Question about usernames

Why doesn't the adapter populate userName correctly in the list-accounts response? The UI expects it and the username column would look wrong without it. If there's a performance issue with fetching login fields during listing, we'd need to discuss an alternative approach — but that would be a separate PR. For this PR, please make list-accounts return proper usernames if at all possible.

Adapter code

The adapter code in pwmplugin/ looks solid. One thing to double-check: in addRecord (KeeperCommanderClient.swift), the escaping of accountName and userName only handles \ and ". If Commander Service Mode does any shell-like parsing of the command string, additional characters may need escaping.

[hborase-ks]

@gnachman Thanks for the review — here’s what we changed to match your notes.

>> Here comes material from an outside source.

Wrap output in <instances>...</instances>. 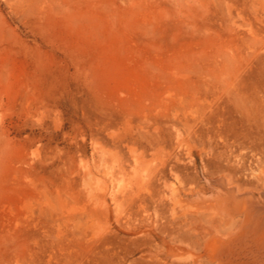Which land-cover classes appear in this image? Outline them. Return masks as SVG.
<instances>
[{"label":"rangeland","instance_id":"1","mask_svg":"<svg viewBox=\"0 0 264 264\" xmlns=\"http://www.w3.org/2000/svg\"><path fill=\"white\" fill-rule=\"evenodd\" d=\"M220 177L264 191V0H0V264H252Z\"/></svg>","mask_w":264,"mask_h":264},{"label":"bare ground","instance_id":"2","mask_svg":"<svg viewBox=\"0 0 264 264\" xmlns=\"http://www.w3.org/2000/svg\"><path fill=\"white\" fill-rule=\"evenodd\" d=\"M221 177L215 180L205 178L208 186L214 191H211V193L202 191L191 193V197L188 196L189 200L199 205V209L195 211L196 213H210L213 221L228 223L232 219L238 218V223L233 232L227 234L230 242L225 243V252L229 256L235 253L236 255L238 253L237 256L239 254L245 255L252 264L260 263L258 259L264 257V191L259 198H255L251 192H240L237 187L228 186L227 181ZM198 231L200 236L204 238L205 246H210V248L215 246V242L211 241L217 235L214 227L200 223L198 224ZM229 244H232L233 248H230ZM214 249L216 248L214 247ZM232 263L234 262L232 261Z\"/></svg>","mask_w":264,"mask_h":264}]
</instances>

Main app — removed from this PR (reverted / dropped)

• bridgedMasterPasswordSettingsFieldKey / bridgedPathToDatabaseSettingsFieldKey in AdapterPasswordDataSource.swift

• All get-username plumbing: makeGetUsernameRecipe(), getUsernameRecipe in CommandLinePasswordDataSource.Configuration, usernameForTerminal… on PasswordManagerAccount, GetUsernameResponse in PasswordManagerProtocol, and the Keychain path

• skipKeeperTouchIDGate on RecipeExecutionContext

• Empty-password rejection in handleEditPasswordCompletion:row:newPassword:

• Success modal alerts (showPasswordUpdated…, showDelete…, showAdd…)

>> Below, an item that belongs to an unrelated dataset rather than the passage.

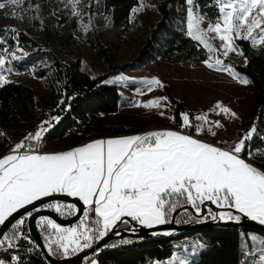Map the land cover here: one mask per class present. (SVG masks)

• enterUsernameAndCloseAfterSending: — restored Enter Username to the previous behavior: synchronous userName, window stays open so the password can still be sent

• Whitespace — put back trailing newlines in TransferrableFile.h and ModernTests/IntervalTreeGraphEncodingTests.swift
  Main app — kept as the only wiring you asked for
  Keeper item in the password manager menu (xib) and registration in PasswordManagerDataSourceProvider (no extra main-app special cases beyond that).

List userName (your question)
The Keeper adapter now sets userName in list-accounts from the ls / list payload when available (login / username in JSON, else parsing the list description), without a per-record get to avoid Commander 429s.

Adapter
pwmplugin sources, tests, README, and rebuilt iterm2-keeper-adapter binary updated accordingly. We noted your point on addRecord escaping (\ / " only) for a possible follow-up if Commander does broader shell-like parsing.

Let us know if anything still looks out of scope.